Another view comes from Rasheeda Bhagat in 2005 in the Hindu Business Line.

"On the most inhospitable of roads, there are amazingly hospitable chaikhanas with friendly people and smiling children.

The status of their country and their poverty notwithstanding, there is no attempt to fleece foreigners. On the contrary, they are keen to know one's nationality and extend the typical greeting in Islamic countries — hand held across the heart".

Lastly, another testimonial which supports our experiences, especially the final phrase:

"From the perspective of a young traveler, one might say the 1970s saw Afghanistan at it’s best.

With only recently opened borders, the country offered a kind of adventure travel not often seen since: safe, inexpensive travel through a land of towering mountains concealing verdant orchards and untouched torrents; vast deserts, wandering nomad tribes, and a welcoming people generous far beyond their means".
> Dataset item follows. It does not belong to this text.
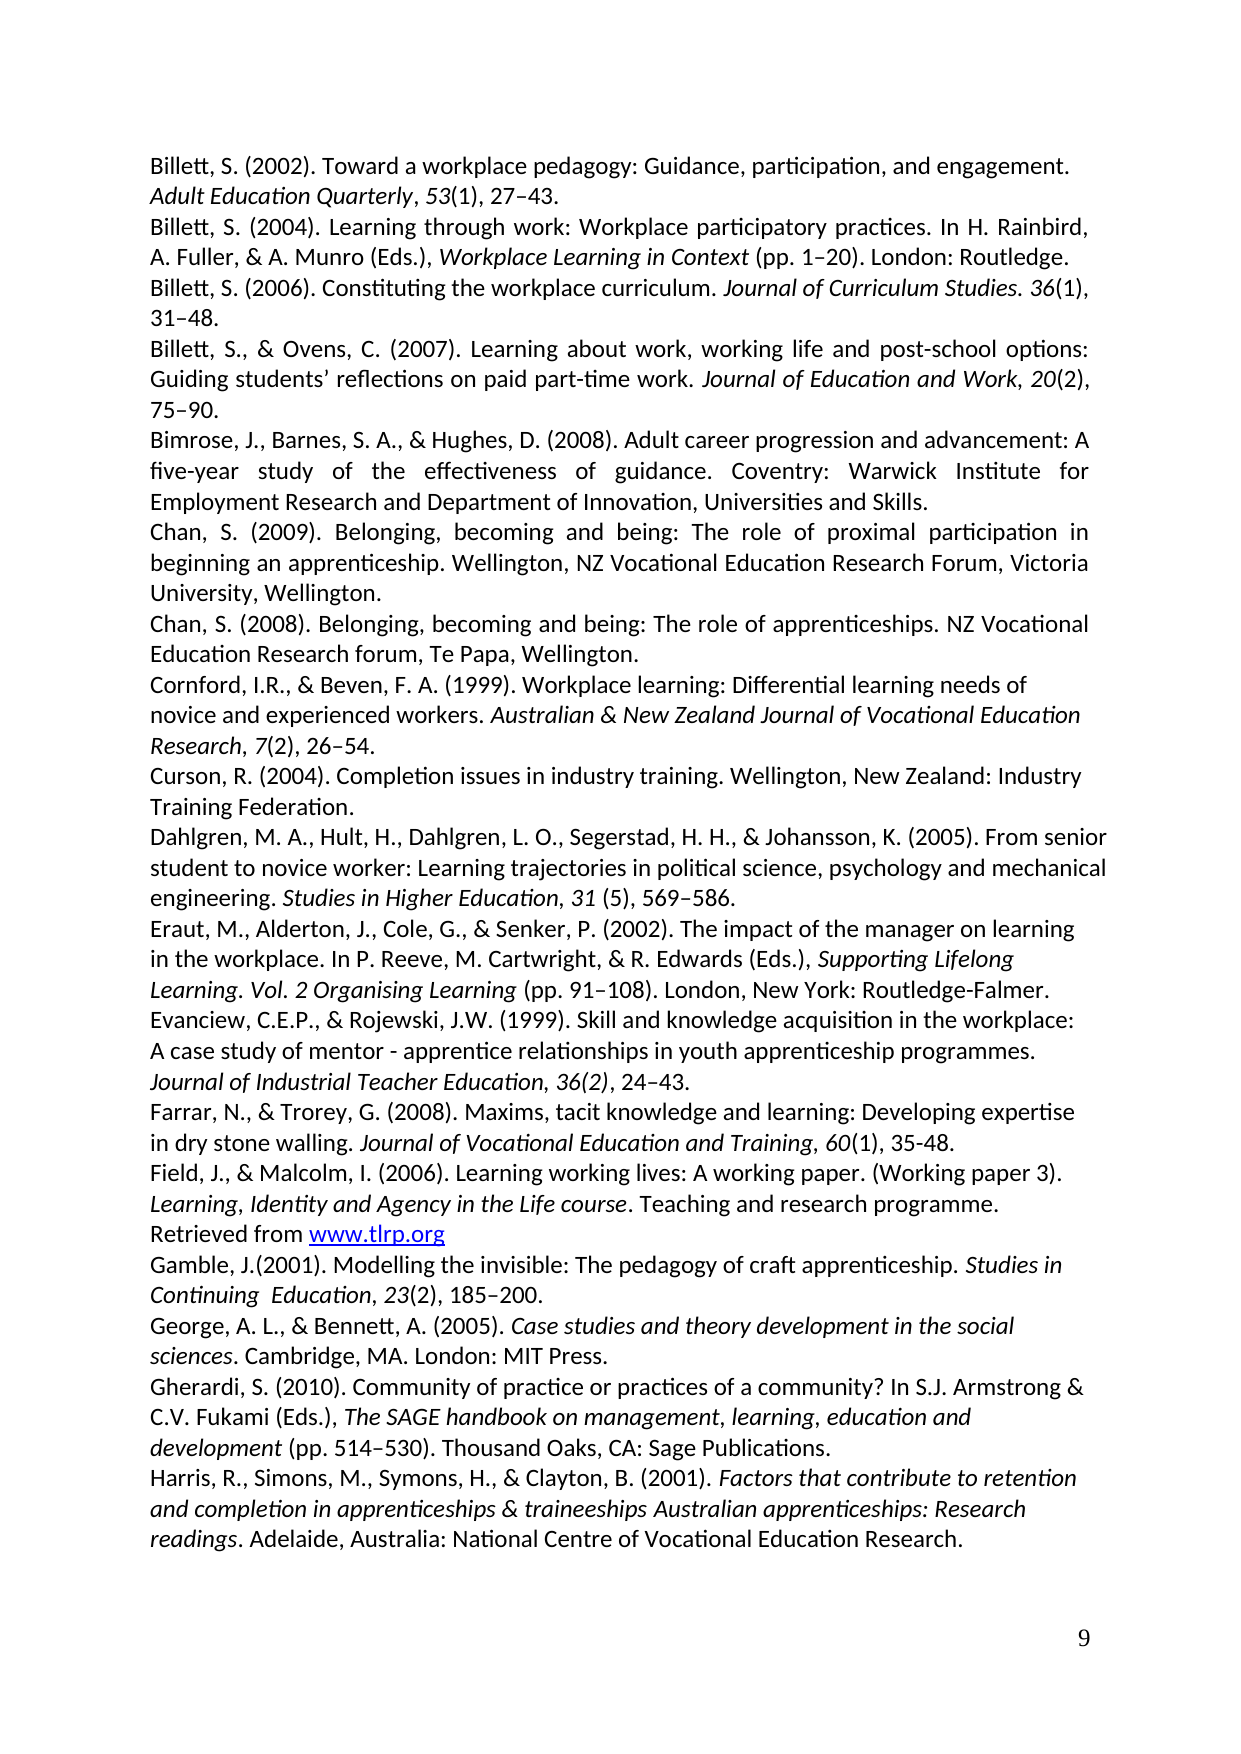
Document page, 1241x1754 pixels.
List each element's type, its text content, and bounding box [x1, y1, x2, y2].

Comment by Joseph Hoyt on his website Images of Afghanistan (

Reports from people who have recently travelled to Afghanistan seem to reflect the same experience, despite the on-going conflicts there and the dire travel advice from our government.

On this site author Matthew Leeming says in 2004, "I have never been to a more beautiful country, or met such hospitable people".

Can all these people (and us) be so wrong?
Tourism in Afghanistan, things are improving
Although tourism in Afghanistan has been decimated over the last 30 years, a small but growing trickle of travel enthusiasts have been visiting Afghanistan since 2003 and they invariable report that, with care, many parts of Afghanistan can currently be visited safely, especially the centre and northern parts of the country.
Sergei Zharov claims here that security risks still remain but that they are less than in New York, (and in fact all his articles on Afghanistan make interesting reading).
Entering Afghanistan from Iran or Pakistan is neither easy nor safe these days and, in fact, entering Afghanistan via Tashkent in Uzbekistan seems to be a safer and a more common practical approach, since many of the historical sites are in the north of the country which has been least affected by war.
As an indicator of things improving, in 2009, a Tourist Information Centre was opened in Bamiyan, and the Band-e Amir Lakes area was proclaimed as Afghanistan's first National Park.
Afghan Cricket?
Surprisingly, Afghanistan now has a fairly successful international cricket team and even its own website( They toured England in the summer of 2006, winning six out of seven matches against County 2nd x1's.
Narrowly missing out on the 2011 World Cup Finals (they finished in the top six of their qualifying event and in doing so achieved One-Day International status), in January 2010 they beat Ireland in the 2010 World Twenty20 qualifying round. Previously they won the ACC (Asian Cricket Council) Twenty20 Cup in 2009 by beating the UAE at Sheikh Zayed Stadium in Abu Dhabi in the final by 84 runs.

Photo from the website.
Things are definitely looking up. In view of the destruction caused by their current conflicts, it might bring a new meaning to "The Ashes".